Please reproduce every one of the records below verbatim, leaving out the pictures.

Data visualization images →

((

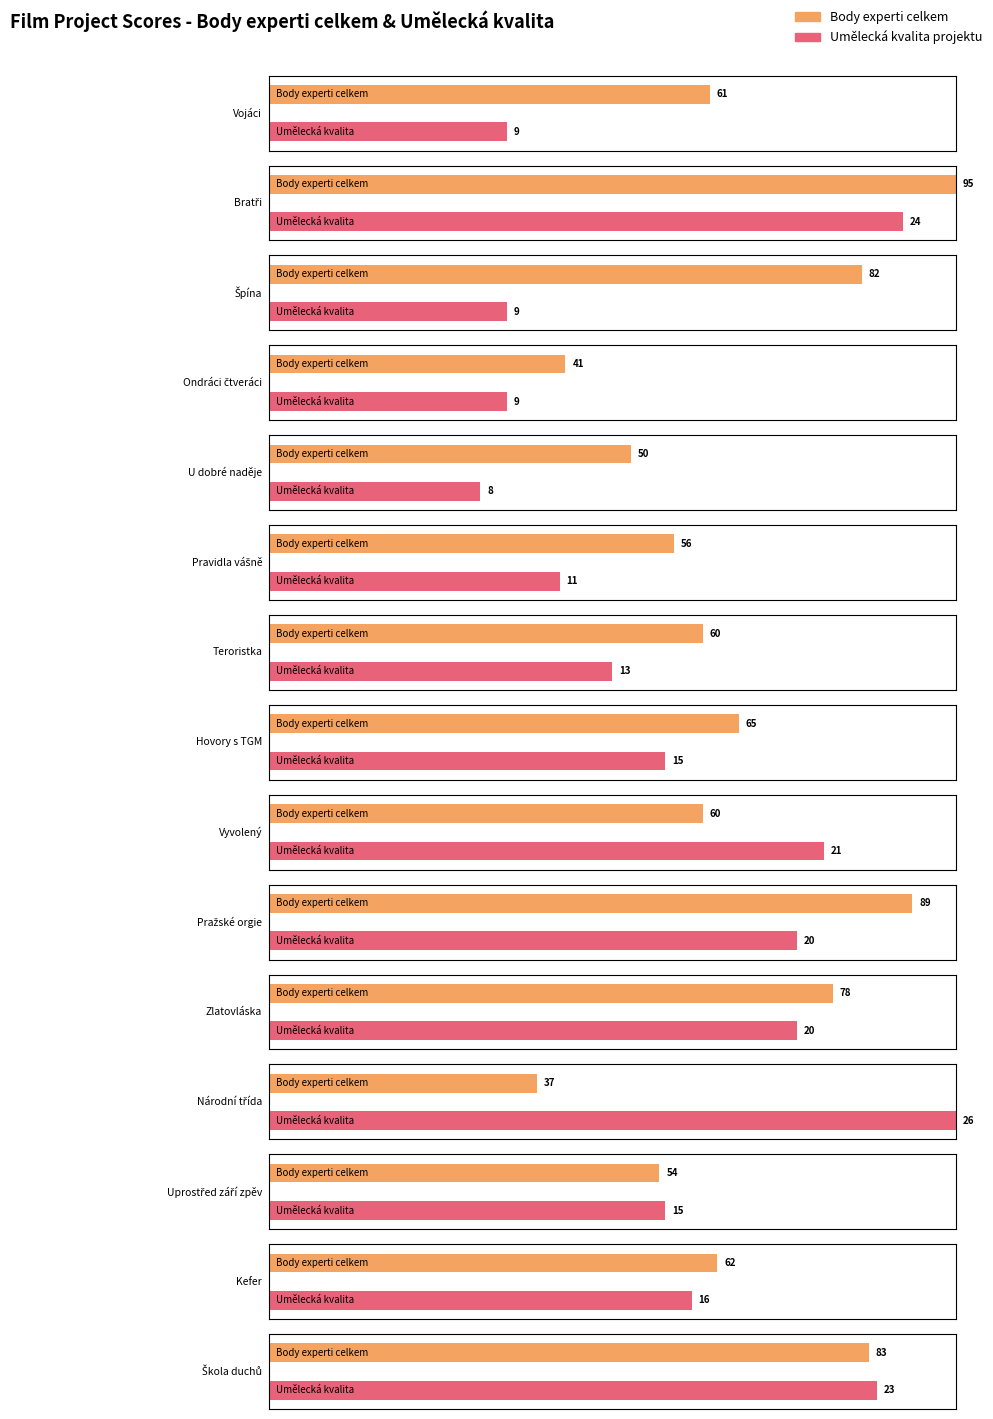

What is the difference between the maximum and minimum values in the body experti celkem series?

58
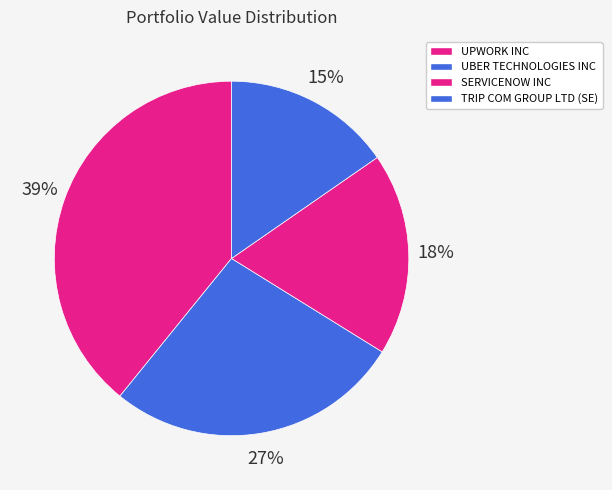

Rank the categories by value from highest to lowest.

UPWORK INC, UBER TECHNOLOGIES INC, SERVICENOW INC, TRIP COM GROUP LTD (SE)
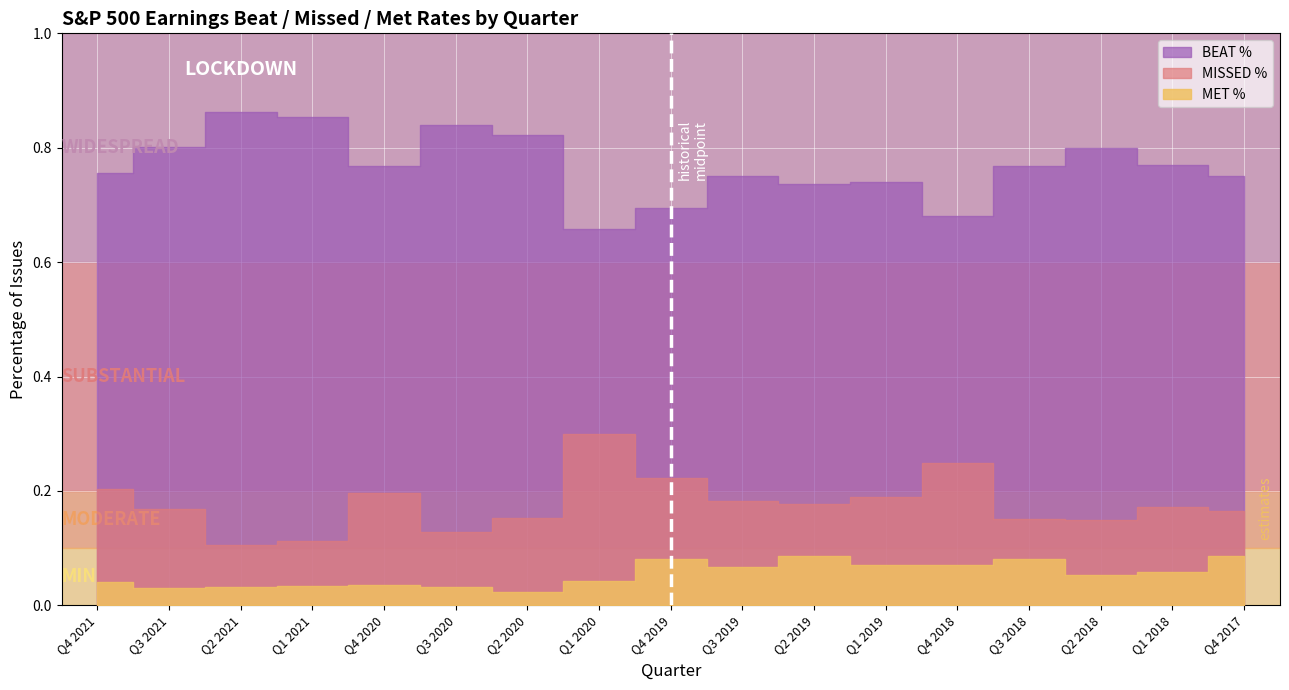

True or false: MET % and MISSED % intersect in this chart.

False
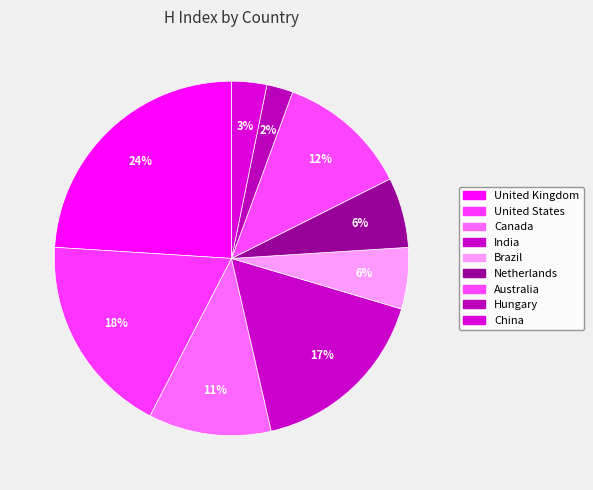

How many slices are in this pie chart?

9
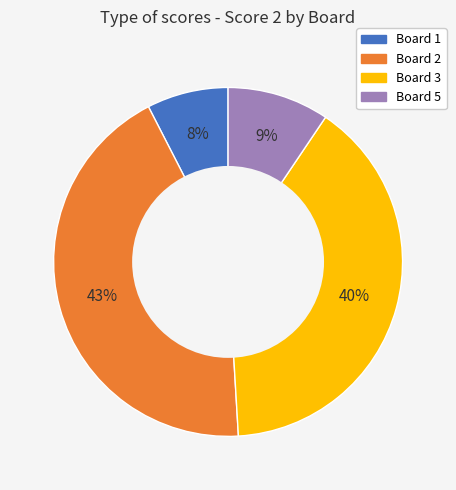

To the nearest percent, what is the average slice percentage?

25%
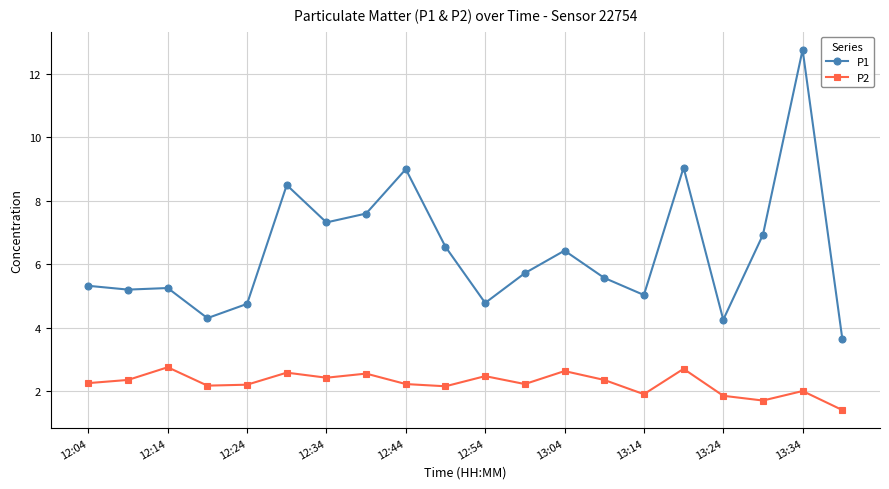

Rank the series by their maximum value, from lowest to highest.

P2, P1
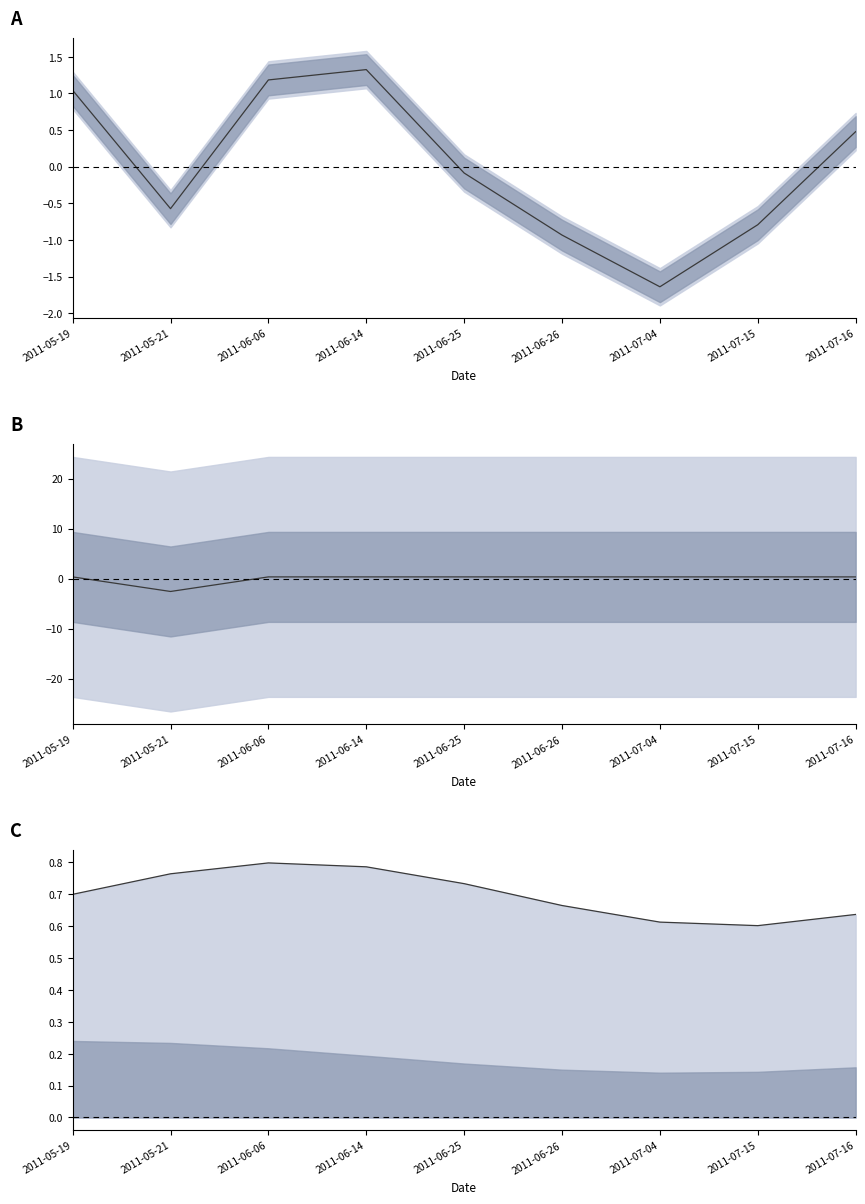

What is the difference between the second highest and second lowest values in the RA (normalized) series?

2.1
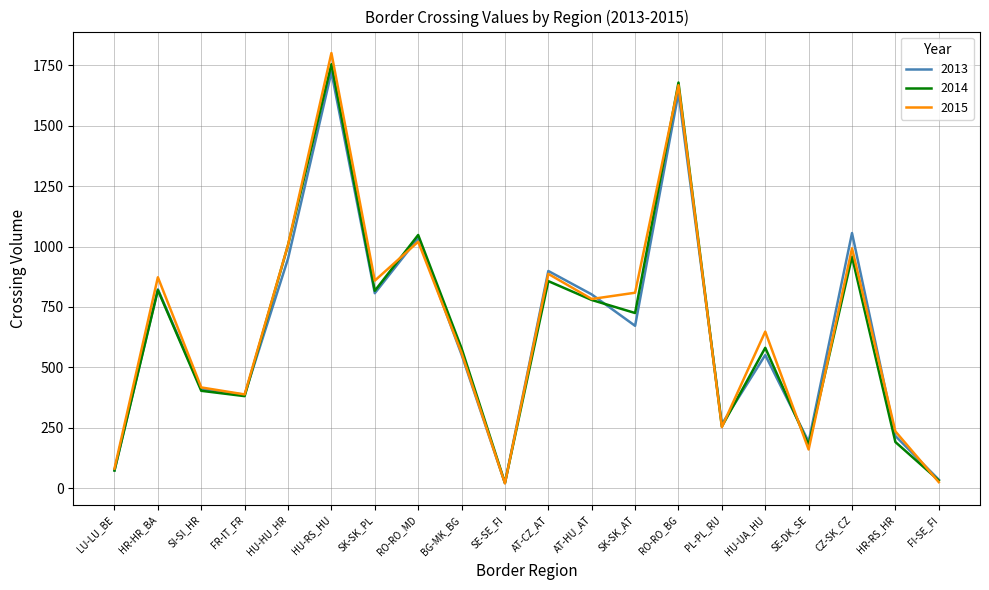

The 2013 series shows 748 at RO-RO_BG. True or false?

False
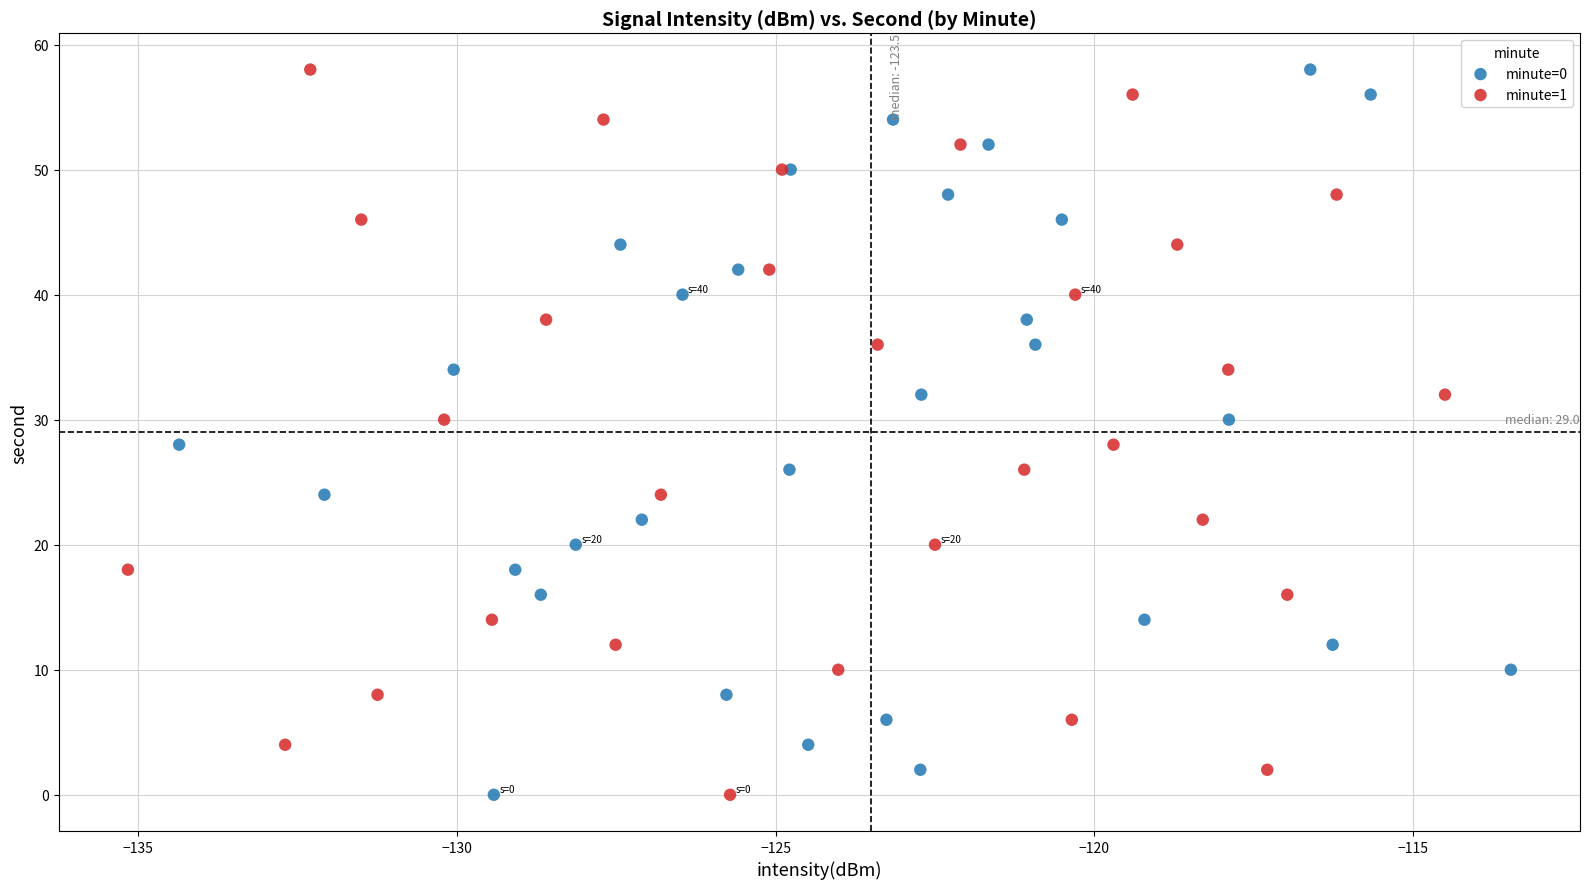

What are all the series names shown in the legend?

minute=0, minute=1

))

Response to this exercise →
What is the difference between the maximum and minimum values in the body experti celkem series?

58

Rank the categories by value from highest to lowest.

UPWORK INC, UBER TECHNOLOGIES INC, SERVICENOW INC, TRIP COM GROUP LTD (SE)

True or false: MET % and MISSED % intersect in this chart.

False

How many slices are in this pie chart?

9

To the nearest percent, what is the average slice percentage?

25%

Rank the series by their maximum value, from lowest to highest.

P2, P1

What is the difference between the second highest and second lowest values in the RA (normalized) series?

2.1

The 2013 series shows 748 at RO-RO_BG. True or false?

False

What are all the series names shown in the legend?

minute=0, minute=1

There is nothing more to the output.